Bu yazı dizimizin birincisinde İngiltere’nin COVID-19 ile mücadele hikayesini ele almıştık. Yine Andersen’in sınıflandırmasına göre İngiltere, Almanya’nın aksine, liberal refah rejiminin en önemli örneğidir. Özellikle Avrupa Birliği sürecinde, sosyal refah rejimleri birbirlerine pek çok açıdan yakınsamış olsa da, COVID-19 mücadelesi bu iki rejim arasındaki tarihsel, kurumsal ve siyasal farklılıkları tekrar gözlemleyebileceğimiz bir alan yaratmış oldu. Yukarıda sıralanan önlemler ve Alman devlet yapılanması tarafından yürütülen süreç izlendiğinde, kurumsallaşmış ve işbölümcü devlet aygıtının, tüm ekonomik ve sosyal rejim üzerindeki yönlendirme ve etkileme gücü açıkça ortaya çıktı. Yine, korporatist sosyal refah rejimine uyumlu olarak devlet, istihdamı koruyacak tüm ekonomik önlemleri ilk elden almış, sağlıkta uzmanlaşmış kamu enstitüsünü tüm sürecin merkezine yerleştirmiş ve tüm vatandaşların bu salgını sağlıklı atlatmaları için tüm ekonomik gücünü ortaya koymuştur. Bu süreç, Korona sonrası (after Corona-AC) çağda, özellikle sosyal politika ve sosyal refah rejimleri alanında çalışan akademisyenler için sınırsız bir karşılaştırmalı politika laboratuvarı sunmaya da adaydır.

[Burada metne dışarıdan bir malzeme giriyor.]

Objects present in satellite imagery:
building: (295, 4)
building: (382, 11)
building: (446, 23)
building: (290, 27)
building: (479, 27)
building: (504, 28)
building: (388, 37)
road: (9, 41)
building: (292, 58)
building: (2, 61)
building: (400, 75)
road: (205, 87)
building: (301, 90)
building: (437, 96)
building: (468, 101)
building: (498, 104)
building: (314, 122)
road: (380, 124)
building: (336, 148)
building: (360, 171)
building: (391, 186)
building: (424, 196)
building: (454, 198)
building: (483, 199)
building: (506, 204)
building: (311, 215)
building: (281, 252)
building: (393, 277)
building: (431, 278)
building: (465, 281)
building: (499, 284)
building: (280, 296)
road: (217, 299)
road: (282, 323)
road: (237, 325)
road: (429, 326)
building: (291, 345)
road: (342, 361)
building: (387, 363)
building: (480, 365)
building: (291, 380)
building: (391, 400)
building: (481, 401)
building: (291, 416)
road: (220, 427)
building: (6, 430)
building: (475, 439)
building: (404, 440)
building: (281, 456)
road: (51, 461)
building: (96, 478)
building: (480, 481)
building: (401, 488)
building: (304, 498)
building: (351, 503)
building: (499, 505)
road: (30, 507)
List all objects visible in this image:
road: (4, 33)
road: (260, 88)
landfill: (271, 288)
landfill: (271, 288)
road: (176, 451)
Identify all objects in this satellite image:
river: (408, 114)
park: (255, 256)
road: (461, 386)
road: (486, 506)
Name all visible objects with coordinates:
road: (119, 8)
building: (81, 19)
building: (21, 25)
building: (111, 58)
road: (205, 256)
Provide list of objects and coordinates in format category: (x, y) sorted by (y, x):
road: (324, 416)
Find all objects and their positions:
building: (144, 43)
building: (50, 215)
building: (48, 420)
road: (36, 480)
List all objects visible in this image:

* Bu sınıflandırma konusunda daha fazla bilgi için bkz. Gosta Esping-Andersen, “Three Worlds of Welfare Capitalism”, (UK, Polity Press, 1990). Ayrıca, evde kalma günlerinde daha çok okumaya vaktimiz varken, Andersen’e getirilmiş eleştiriler yoluyla ortaya çıkmış olan, Güney Avrupa Sosyal Rejimine ilişkin bu kaynaklar da okunabilir: Maurizio Ferrera, The Bondaries of Welfare : European Integration and the New Spatial Politics of Social Protection (Oxford: Oxford University Press, 2005); Ian Gough, Global Capital, Human Needs, and Social Policies : selected essays, 1994-99 (Basingstoke: Palgrave, 2000);Chiara Saraceno, ed., “Social Assistance Dynamics in Europe : National and Local Poverty Regimes” (Bristol, UK: Policy Press, 2002). Son olarak, Türkiye sosyal refah rejimine ilişkin daha fazla okuma yapmak isteyen okuyucularımız için de aşağıdaki kaynaklar önemli bir başlangıç olabilir: Buğra, A. (2007) ‘Poverty and Citizenship: An Overview of the Social-Policy Environment in Republican Turkey’, International Journal of Middle East Studies, 39(1): 33-52, Eder, M. (2010) ‘Retreating State? Political Economy of Welfare Regime Change in Turkey’, Middle East Law and Governance, 2(2): 152-184.